Corona Urges Schools to Complement Missing Values in Students

Blessing Abah

Top officials of Corona Secondary School, Agbara, Ogun State have urged school authorities across Nigeria to seize the opportunity of spending greater hours with their various students to complement the missing values of their lives.
The school’s Vice Principal, Pastoral, Mr. Paul Obah, made the call during Corona’s 23rd annual inter house sports competition held on the school’s campus in Agbara recently

At the well-attended forum, he said: “It is the business of the school to educate the society. The impact a school has on a child is much because the student stays in the boarding school for three months, goes for few weeks holiday and comes back for another three months’ learning.

“Invariably, the student spends complete nine months of the three terms in the school. The student only spends three months in a year with the parents”, Obah added.
According to him, the teacher is expected to continue with the child from where the parents stopped at home. “What the school should do is to build on what the home has done,” he said.

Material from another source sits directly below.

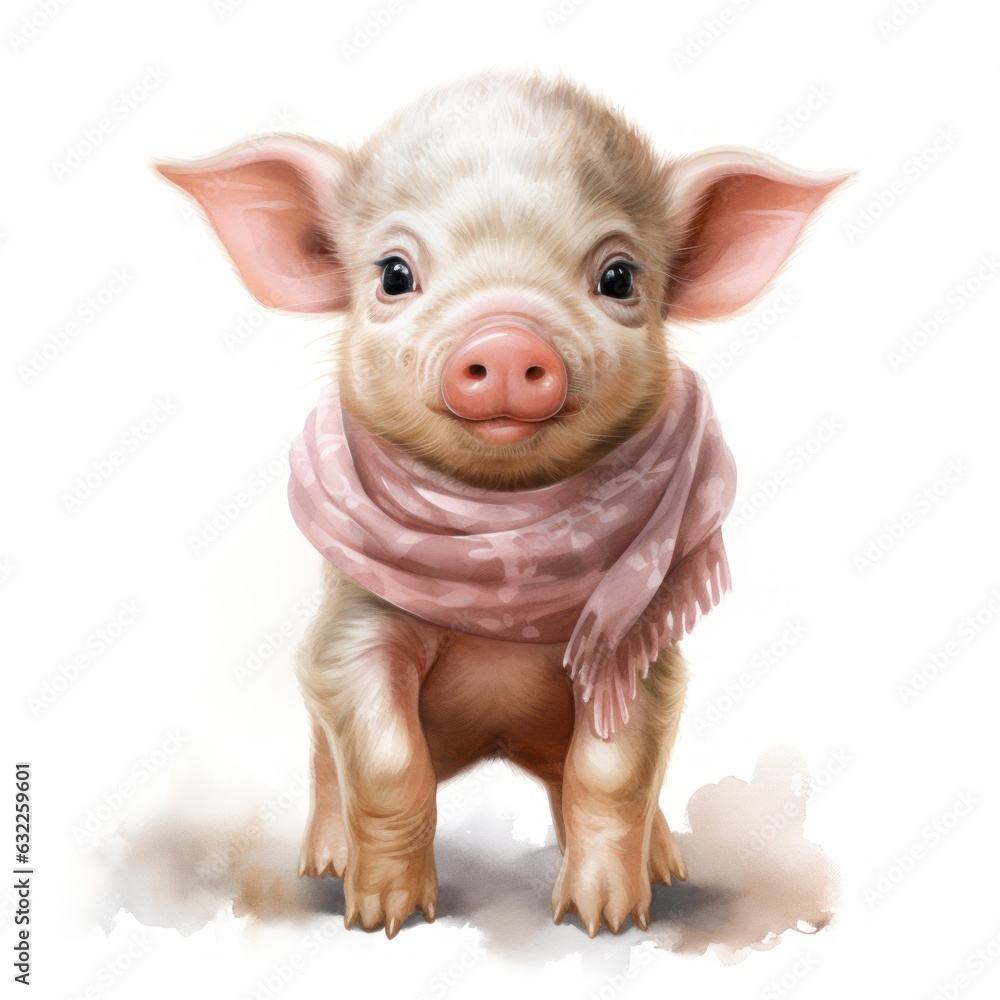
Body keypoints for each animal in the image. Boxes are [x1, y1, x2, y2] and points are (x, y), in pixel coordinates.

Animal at [156, 70, 849, 938]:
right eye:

Painting a scenario of how a day student wakes up in the morning, dresses and go to school at 8 am to return home at 4pm and proceed for lesson from 4 to 6pm without time for sporting activities, he maintained that it’s the business of the school to ensure that what the curriculum provided is not just reading and writing, but sport should be inclusive.
“Education should not be English, Maths, Physics, Chemistry and Biology alone; education also has to do with values, talents and sports. The home cannot do it all. Most times, it’s what the school is able to do in the life of the child that sustains him.

“You cannot blame the parents who want the child to make A1 parallel; it’s the school that should bring the balance. The student can finish with A1 or first class and be unable to fit into anywhere in the society. With his first class degree, yet, he doesn’t have good relationship with others, lacks empathy and has no good contribution to the society.
“A child may have a first class degree and not be able to relate with people, because the child has no knowledge of what is happening around him”, he added.

Obah, who noted that sport was key to learning, disclosed that with the march past by participants, teachers present were able to have a little understanding of what the Chinese culture was all about, and what the Yoruba, Edo and Hausa do in marriage.

He said: “Our mid-term started today and parents are not rushing to leave because increasingly we are getting to the level where we are able to achieve this healthy competition among students. It is fun and also a sport day. I tell people that winning is not everything, we have fun and winning is a bonus.”

Meanwhile, at the inter house sports event where nine students from other schools in Lagos and Ogun competed, Crane House came first with 43 gold medals, 20 silver and 21 bronze medals.
This was just as King Fisher House, which emerged second, had 32 gold, 21 silver and 25 bronze medals. The third position went for Heron House with 24 gold, 33 silver, and 30 bronze medals.